Fip.unesa.ac.id, Surabaya 25 Maret 2024 – Fakultas Ilmu Pendidikan Universitas Negeri Surabaya (FIP UNESA) menggelar guest lecturer bertajuk “Transformative Learning” pada tanggal 25 Maret 2024. Acara tersebut merupakan bagian dari rangkaian kegiatan FIP UNESA dalam mengembangkan pemahaman dan praktik pendidikan yang inovatif dan relevan dengan perkembangan zaman. Dalam acara yang berlangsung di ruang sidang O1 dan live di Youtube, FIP UNESA mempersembahkan dua narasumber terkemuka dalam bidang transformative learning, yaitu Stuart Blaclock dari Australia dan Prof. Dr. Ir. Richardus Eko Indrajit, M.Sc., M.B.A., M.Phil., M.A dari Indonesia dan merupakan Rektor Universitas Pradita. Kehadiran kedua narasumber tersebut diharapkan dapat memberikan perspektif yang beragam dan mendalam mengenai konsep transformative learning serta aplikasinya dalam konteks pendidikan di Indonesia.

Stuart Blaclock, seorang pakar pendidikan yang telah banyak berkontribusi dalam pengembangan transformative learning di berbagai negara, membuka acara dengan presentasi yang menggugah. Beliau membahas tentang esensi transformative learning, menyoroti pentingnya pengalaman belajar yang mampu mengubah cara berpikir, nilai, dan sikap individu. Rossi menekankan bahwa pendidikan perlu berfokus pada pengembangan potensi diri secara holistik, bukan hanya sekadar penguasaan materi pelajaran.

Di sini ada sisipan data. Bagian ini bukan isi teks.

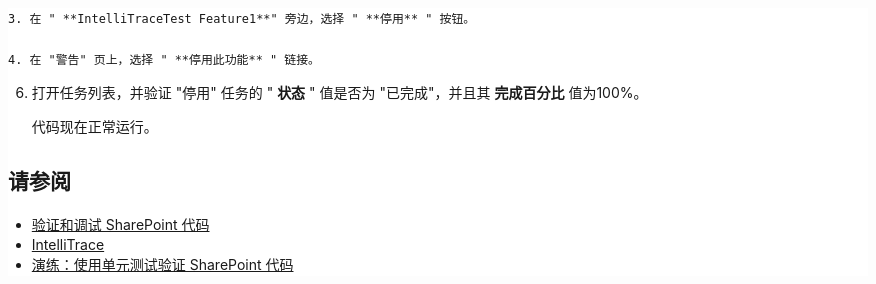     3. 在 " **IntelliTraceTest Feature1**" 旁边，选择 " **停用** " 按钮。

    4. 在 "警告" 页上，选择 " **停用此功能** " 链接。

6. 打开任务列表，并验证 "停用" 任务的 " **状态** " 值是否为 "已完成"，并且其 **完成百分比** 值为100%。

     代码现在正常运行。

## <a name="see-also"></a>请参阅

- [验证和调试 SharePoint 代码](../sharepoint/verifying-and-debugging-sharepoint-code.md)
- [IntelliTrace](../debugger/intellitrace.md)
- [演练：使用单元测试验证 SharePoint 代码](/previous-versions/visualstudio/visual-studio-2010/gg599006\(v\=vs.100\))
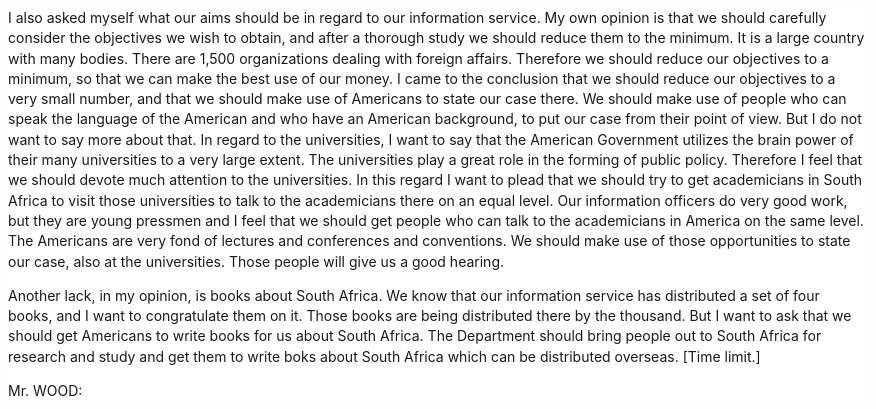 <p>I also asked myself what our aims should be in regard to our information service. My own opinion is that we should carefully consider the objectives we wish to obtain, and after a thorough study we should reduce them to the minimum. It is a large country with many bodies. There are 1,500 organizations dealing with foreign affairs. Therefore we should reduce our objectives to a minimum, so that we can make the best use of our money. I came to the conclusion that we should reduce our objectives to a very small number, and that we should make use of Americans to state our case there. We should make use of people who can speak the language of the American and who have an American background, to put our case from their point of view. But I do not want to say more about that. In regard to the universities, I want to say that the American Government utilizes the brain power of their many universities to a very large extent. The universities play a great role in the forming of public policy. Therefore I feel that we should devote much attention to the universities. In this regard I want to plead that we should try to get academicians in South Africa to visit those universities to talk to the academicians there on an equal level. Our information officers do very good work, but they are young pressmen and I feel that we should get people who can talk to the academicians in America on the same level. The Americans are very fond of lectures and conferences and conventions. We should make use of those opportunities to state our case, also at the universities. Those people will give us a good hearing.</p>

<p>Another lack, in my opinion, is books about South Africa. We know that our information service has distributed a set of four books, and I want to congratulate them on it. Those books are being distributed there by the thousand. But I want to ask that we should get Americans to write books for us about South Africa. The Department should bring people out to South Africa for research and study and get them to write boks about South Africa which can be distributed overseas. [Time limit.]</p>

</speech>

<speech by="#wood">

<from>Mr. <person refersTo="hansard_za">WOOD</person>:</from>
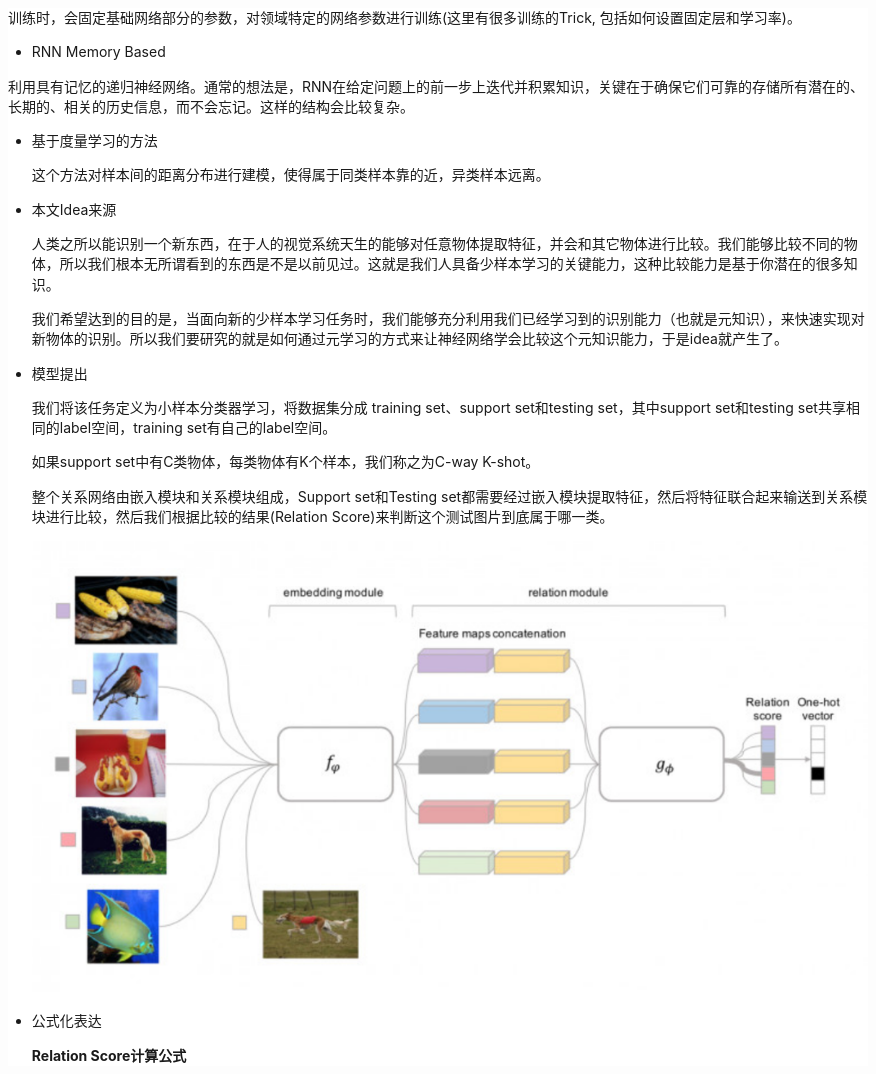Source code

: 训练时，会固定基础网络部分的参数，对领域特定的网络参数进行训练(这里有很多训练的Trick, 包括如何设置固定层和学习率)。

* RNN Memory Based

利用具有记忆的递归神经网络。通常的想法是，RNN在给定问题上的前一步上迭代并积累知识，关键在于确保它们可靠的存储所有潜在的、长期的、相关的历史信息，而不会忘记。这样的结构会比较复杂。

* 基于度量学习的方法

  这个方法对样本间的距离分布进行建模，使得属于同类样本靠的近，异类样本远离。

* 本文Idea来源

  人类之所以能识别一个新东西，在于人的视觉系统天生的能够对任意物体提取特征，并会和其它物体进行比较。我们能够比较不同的物体，所以我们根本无所谓看到的东西是不是以前见过。这就是我们人具备少样本学习的关键能力，这种比较能力是基于你潜在的很多知识。

  我们希望达到的目的是，当面向新的少样本学习任务时，我们能够充分利用我们已经学习到的识别能力（也就是元知识），来快速实现对新物体的识别。所以我们要研究的就是如何通过元学习的方式来让神经网络学会比较这个元知识能力，于是idea就产生了。

* 模型提出

  我们将该任务定义为小样本分类器学习，将数据集分成 training set、support set和testing set，其中support set和testing set共享相同的label空间，training set有自己的label空间。

  如果support set中有C类物体，每类物体有K个样本，我们称之为C-way K-shot。

  整个关系网络由嵌入模块和关系模块组成，Support set和Testing set都需要经过嵌入模块提取特征，然后将特征联合起来输送到关系模块进行比较，然后我们根据比较的结果(Relation Score)来判断这个测试图片到底属于哪一类。

  ![Relation Net](RelationNet1.png)

* 公式化表达

  **Relation Score计算公式**
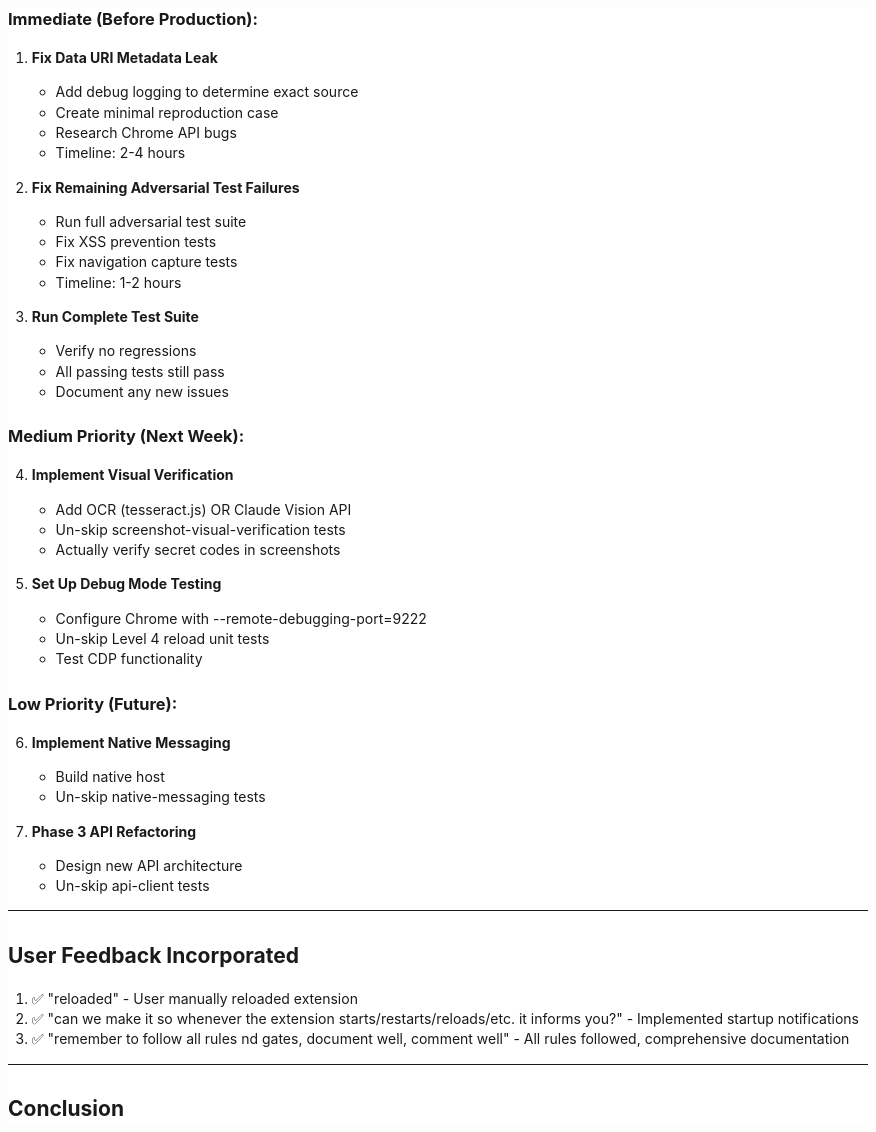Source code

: ### Immediate (Before Production):

1. **Fix Data URI Metadata Leak**
   - Add debug logging to determine exact source
   - Create minimal reproduction case
   - Research Chrome API bugs
   - Timeline: 2-4 hours

2. **Fix Remaining Adversarial Test Failures**
   - Run full adversarial test suite
   - Fix XSS prevention tests
   - Fix navigation capture tests
   - Timeline: 1-2 hours

3. **Run Complete Test Suite**
   - Verify no regressions
   - All passing tests still pass
   - Document any new issues

### Medium Priority (Next Week):

4. **Implement Visual Verification**
   - Add OCR (tesseract.js) OR Claude Vision API
   - Un-skip screenshot-visual-verification tests
   - Actually verify secret codes in screenshots

5. **Set Up Debug Mode Testing**
   - Configure Chrome with --remote-debugging-port=9222
   - Un-skip Level 4 reload unit tests
   - Test CDP functionality

### Low Priority (Future):

6. **Implement Native Messaging**
   - Build native host
   - Un-skip native-messaging tests

7. **Phase 3 API Refactoring**
   - Design new API architecture
   - Un-skip api-client tests

---

## User Feedback Incorporated

1. ✅ "reloaded" - User manually reloaded extension
2. ✅ "can we make it so whenever the extension starts/restarts/reloads/etc. it informs you?" - Implemented startup notifications
3. ✅ "remember to follow all rules nd gates, document well, comment well" - All rules followed, comprehensive documentation

---

## Conclusion
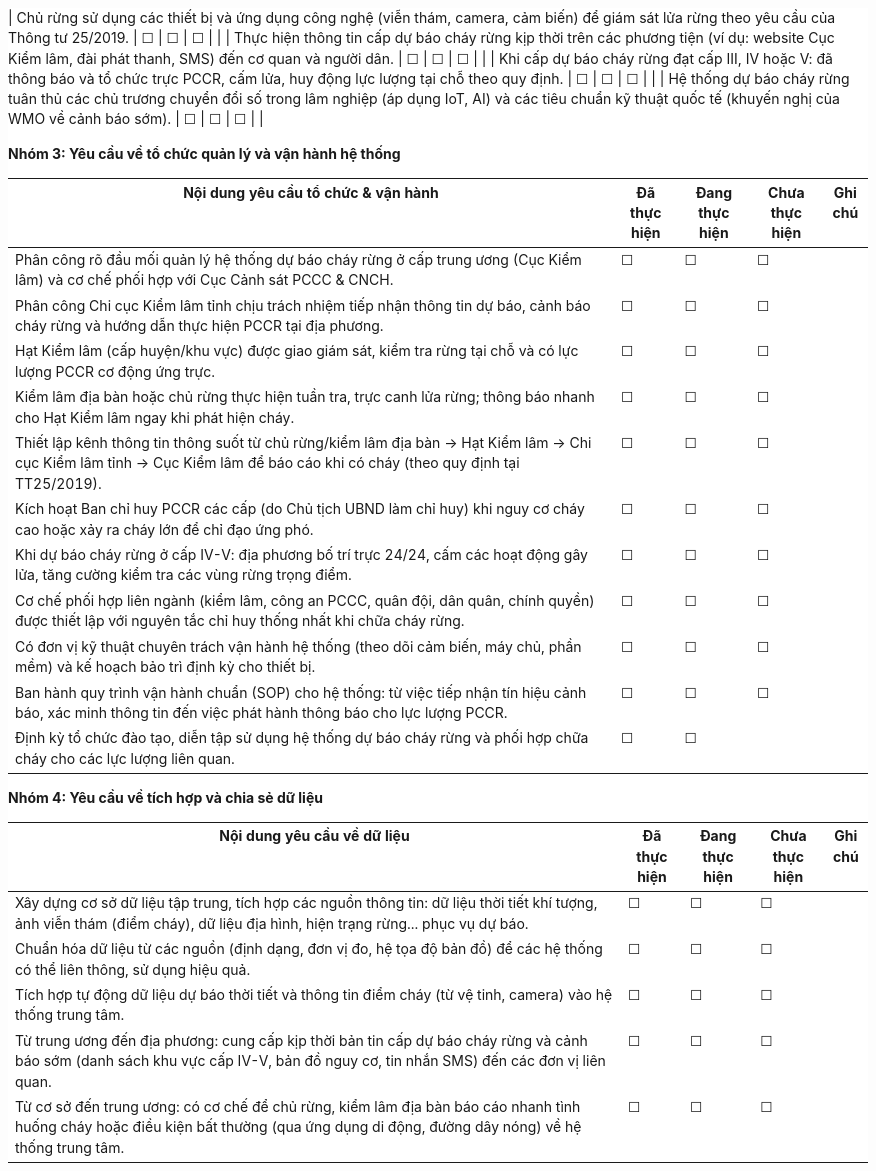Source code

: | Chủ rừng sử dụng các thiết bị và ứng dụng công nghệ (viễn thám, camera, cảm biến) để giám sát lửa rừng theo yêu cầu của Thông tư 25/2019.                                    | ☐            | ☐              | ☐              |         |
| Thực hiện thông tin cấp dự báo cháy rừng kịp thời trên các phương tiện (ví dụ: website Cục Kiểm lâm, đài phát thanh, SMS) đến cơ quan và người dân.                          | ☐            | ☐              | ☐              |         |
| Khi cấp dự báo cháy rừng đạt cấp III, IV hoặc V: đã thông báo và tổ chức trực PCCR, cấm lửa, huy động lực lượng tại chỗ theo quy định.                                       | ☐            | ☐              | ☐              |         |
| Hệ thống dự báo cháy rừng tuân thủ các chủ trương chuyển đổi số trong lâm nghiệp (áp dụng IoT, AI) và các tiêu chuẩn kỹ thuật quốc tế (khuyến nghị của WMO về cảnh báo sớm). | ☐            | ☐              | ☐              |         |

**Nhóm 3: Yêu cầu về tổ chức quản lý và vận hành hệ thống**

| Nội dung yêu cầu tổ chức & vận hành                                                                                                                                          | Đã thực hiện | Đang thực hiện | Chưa thực hiện | Ghi chú |
| ---------------------------------------------------------------------------------------------------------------------------------------------------------------------------- | ------------ | -------------- | -------------- | ------- |
| Phân công rõ đầu mối quản lý hệ thống dự báo cháy rừng ở cấp trung ương (Cục Kiểm lâm) và cơ chế phối hợp với Cục Cảnh sát PCCC & CNCH.                                      | ☐            | ☐              | ☐              |         |
| Phân công Chi cục Kiểm lâm tỉnh chịu trách nhiệm tiếp nhận thông tin dự báo, cảnh báo cháy rừng và hướng dẫn thực hiện PCCR tại địa phương.                                  | ☐            | ☐              | ☐              |         |
| Hạt Kiểm lâm (cấp huyện/khu vực) được giao giám sát, kiểm tra rừng tại chỗ và có lực lượng PCCR cơ động ứng trực.                                                            | ☐            | ☐              | ☐              |         |
| Kiểm lâm địa bàn hoặc chủ rừng thực hiện tuần tra, trực canh lửa rừng; thông báo nhanh cho Hạt Kiểm lâm ngay khi phát hiện cháy.                                             | ☐            | ☐              | ☐              |         |
| Thiết lập kênh thông tin thông suốt từ chủ rừng/kiểm lâm địa bàn → Hạt Kiểm lâm → Chi cục Kiểm lâm tỉnh → Cục Kiểm lâm để báo cáo khi có cháy (theo quy định tại TT25/2019). | ☐            | ☐              | ☐              |         |
| Kích hoạt Ban chỉ huy PCCR các cấp (do Chủ tịch UBND làm chỉ huy) khi nguy cơ cháy cao hoặc xảy ra cháy lớn để chỉ đạo ứng phó.                                              | ☐            | ☐              | ☐              |         |
| Khi dự báo cháy rừng ở cấp IV-V: địa phương bố trí trực 24/24, cấm các hoạt động gây lửa, tăng cường kiểm tra các vùng rừng trọng điểm.                                      | ☐            | ☐              | ☐              |         |
| Cơ chế phối hợp liên ngành (kiểm lâm, công an PCCC, quân đội, dân quân, chính quyền) được thiết lập với nguyên tắc chỉ huy thống nhất khi chữa cháy rừng.                    | ☐            | ☐              | ☐              |         |
| Có đơn vị kỹ thuật chuyên trách vận hành hệ thống (theo dõi cảm biến, máy chủ, phần mềm) và kế hoạch bảo trì định kỳ cho thiết bị.                                           | ☐            | ☐              | ☐              |         |
| Ban hành quy trình vận hành chuẩn (SOP) cho hệ thống: từ việc tiếp nhận tín hiệu cảnh báo, xác minh thông tin đến việc phát hành thông báo cho lực lượng PCCR.               | ☐            | ☐              | ☐              |         |
| Định kỳ tổ chức đào tạo, diễn tập sử dụng hệ thống dự báo cháy rừng và phối hợp chữa cháy cho các lực lượng liên quan.                                                       | ☐            | ☐              |                |         |
**Nhóm 4: Yêu cầu về tích hợp và chia sẻ dữ liệu**

| Nội dung yêu cầu về dữ liệu                                                                                                                                                            | Đã thực hiện | Đang thực hiện | Chưa thực hiện | Ghi chú |
| -------------------------------------------------------------------------------------------------------------------------------------------------------------------------------------- | ------------ | -------------- | -------------- | ------- |
| Xây dựng cơ sở dữ liệu tập trung, tích hợp các nguồn thông tin: dữ liệu thời tiết khí tượng, ảnh viễn thám (điểm cháy), dữ liệu địa hình, hiện trạng rừng... phục vụ dự báo.           | ☐            | ☐              | ☐              |         |
| Chuẩn hóa dữ liệu từ các nguồn (định dạng, đơn vị đo, hệ tọa độ bản đồ) để các hệ thống có thể liên thông, sử dụng hiệu quả.                                                           | ☐            | ☐              | ☐              |         |
| Tích hợp tự động dữ liệu dự báo thời tiết và thông tin điểm cháy (từ vệ tinh, camera) vào hệ thống trung tâm.                                                                          | ☐            | ☐              | ☐              |         |
| Từ trung ương đến địa phương: cung cấp kịp thời bản tin cấp dự báo cháy rừng và cảnh báo sớm (danh sách khu vực cấp IV-V, bản đồ nguy cơ, tin nhắn SMS) đến các đơn vị liên quan.      | ☐            | ☐              | ☐              |         |
| Từ cơ sở đến trung ương: có cơ chế để chủ rừng, kiểm lâm địa bàn báo cáo nhanh tình huống cháy hoặc điều kiện bất thường (qua ứng dụng di động, đường dây nóng) về hệ thống trung tâm. | ☐            | ☐              | ☐              |         |
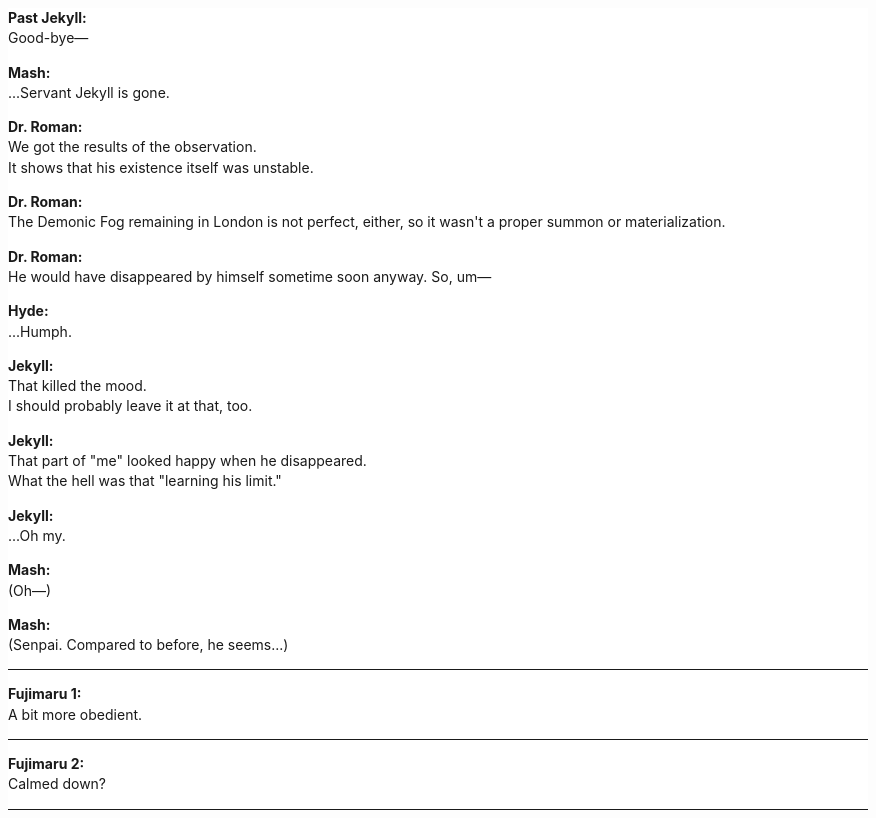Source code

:    
**Past Jekyll:**   
Good-bye&mdash;  
  
   
**Mash:**   
...Servant Jekyll is gone.  
  
   
**Dr. Roman:**   
We got the results of the observation.  
It shows that his existence itself was unstable.  
  
   
**Dr. Roman:**   
The Demonic Fog remaining in London is not perfect, either, so it wasn't a proper summon or materialization.  
  
   
**Dr. Roman:**   
He would have disappeared by himself sometime soon anyway. So, um&mdash;  
  
   
**Hyde:**   
...Humph.  
  
   
**Jekyll:**   
That killed the mood.  
I should probably leave it at that, too.  
  
   
**Jekyll:**   
That part of "me" looked happy when he disappeared.  
What the hell was that "learning his limit."  
  
   
**Jekyll:**   
...Oh my.  
  
   
**Mash:**   
(Oh&mdash;)  
  
   
**Mash:**   
(Senpai. Compared to before, he seems...)  
  
   
  
---  
  
**Fujimaru 1:**   
A bit more obedient.  
   
  
---  
  
**Fujimaru 2:**   
Calmed down?  
   
  
  
---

Sementara itu, Prof. Dr. Ir. Richardus Eko Indrajit, M.Sc., M.B.A., M.Phil., M.A, seorang dosen dan peneliti di bidang pendidikan di Indonesia, menyampaikan pandangannya tentang penerapan transformative learning dalam konteks pendidikan nasional. Dalam presentasinya, Prof. Eko membahas tantangan dan peluang dalam menerapkan konsep tersebut di Indonesia, serta strategi untuk mengoptimalkan potensi transformative learning dalam meningkatkan mutu pendidikan di Tanah Air. Setelah sesi presentasi, acara dilanjutkan dengan diskusi interaktif antara kedua narasumber dan peserta acara. Diskusi ini memungkinkan para peserta untuk bertanya, berbagi pengalaman, dan mendiskusikan berbagai isu terkait transformative learning.

Dekan FIP UNESA, Prof. Dr. Mochamad Nursalim, M.Si, dalam sambutannya menyampaikan apresiasi atas kontribusi kedua narasumber dalam memperkaya wawasan dan pemahaman para peserta acara tentang transformative learning. Beliau juga menegaskan komitmen FIP UNESA dalam terus mengembangkan pendidikan yang berkualitas dan relevan dengan kebutuhan zaman. Acara ini diharapkan dapat menjadi momentum bagi seluruh civitas akademika FIP UNESA dan para pendidik di Indonesia untuk terus mengembangkan dan menerapkan konsep transformative learning dalam praktik pendidikan sehari-hari, guna menciptakan lingkungan pembelajaran yang inspiratif dan berdampak positif bagi perkembangan peserta didik.